**** Excerpted passage ****
How do I convert an HTML page into XML? My initial thought is to convert the page to xslt but I'm not sure how to do this. Please provide any source code examples if you have them.
Thanks,
Mike
--
mcp, mcse, mcsd, mcad.net, mcsd.net 9 13652
"MLibby" <ml****@nospam.nospam> wrote in message news:90**********************************@microsof t.com... How do I convert an HTML page into XML?
There are many remarkable differences between HTML and XML, including
HTML is not required to be well-formed (having balanced begin and end tags),
and HTML is case-insensitive.
Your conversion must correct for these shortcomings (and several others)
in the HTML before an XML processor will accept it. For guidance, look at
XHTML, which is HTML as an XML vocabulary (XHTML has extra features
which need not concern you, but understanding the differences between
HTML and XHTML will probably help you do your conversion).
For complete details on the differences between XHTML and HTML, see
Section 4 of the XHTML 1.0 Specification at the following URL, http://www.w3.org/TR/xhtml1/#diffs
Derek Harmon
Hi Derek,
I read the article you referenced and xhtml looks like what I'm looking for but I still need some help putting all the pieces together...
Once my document conforms to XHTML standards how do I read it into an xml document? For example, XmlTextReader xmlReader = new XmlTextReader(htmlfile);
If this is true then does XmlTextReader know how to read the file based on the DOCTYPE declaration in the document prior to the root element?
The article you posted recommended 3 DOCTYPES. What is the most common DOCTYPE for simple HTMLs?
Thank you for your help,
Mike
--
mcp, mcse, mcsd, mcad.net, mcsd.net
"Derek Harmon" wrote: "MLibby" <ml****@nospam.nospam> wrote in message news:90**********************************@microsof t.com... How do I convert an HTML page into XML?
There are many remarkable differences between HTML and XML, including HTML is not required to be well-formed (having balanced begin and end tags), and HTML is case-insensitive.
Your conversion must correct for these shortcomings (and several others) in the HTML before an XML processor will accept it. For guidance, look at XHTML, which is HTML as an XML vocabulary (XHTML has extra features which need not concern you, but understanding the differences between HTML and XHTML will probably help you do your conversion).
**** Material provided ****
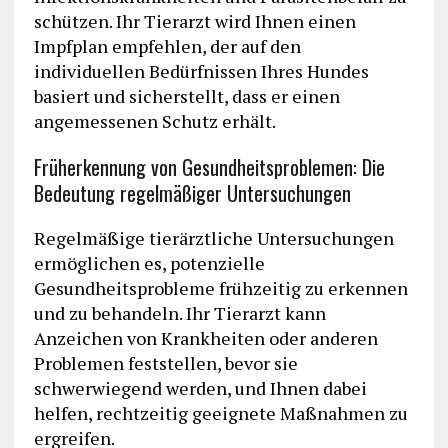
schützen. Ihr Tierarzt wird Ihnen einen
Impfplan empfehlen, der auf den
individuellen Bedürfnissen Ihres Hundes
basiert und sicherstellt, dass er einen
angemessenen Schutz erhält.
Früherkennung von Gesundheitsproblemen: Die
Bedeutung regelmäßiger Untersuchungen
Regelmäßige tierärztliche Untersuchungen
ermöglichen es, potenzielle
Gesundheitsprobleme frühzeitig zu erkennen
und zu behandeln. Ihr Tierarzt kann
Anzeichen von Krankheiten oder anderen
Problemen feststellen, bevor sie
schwerwiegend werden, und Ihnen dabei
helfen, rechtzeitig geeignete Maßnahmen zu
ergreifen.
****
(Brief 1): Which section of the XHTML 1.0 Specification does the forum thread cite for complete details on how XHTML differs from HTML?
(Brief 2): Echo everything in the forum thread from "Thank you for" down to "tags), and HTML is case-insensitive.".
This data comes from a different source than the forum thread.

(Answer area 1): Section 4

(Answer area 2):
Thank you for your help,
Mike
--
mcp, mcse, mcsd, mcad.net, mcsd.net
"Derek Harmon" wrote: "MLibby" <ml****@nospam.nospam> wrote in message news:90**********************************@microsof t.com... How do I convert an HTML page into XML?
There are many remarkable differences between HTML and XML, including HTML is not required to be well-formed (having balanced begin and end tags), and HTML is case-insensitive.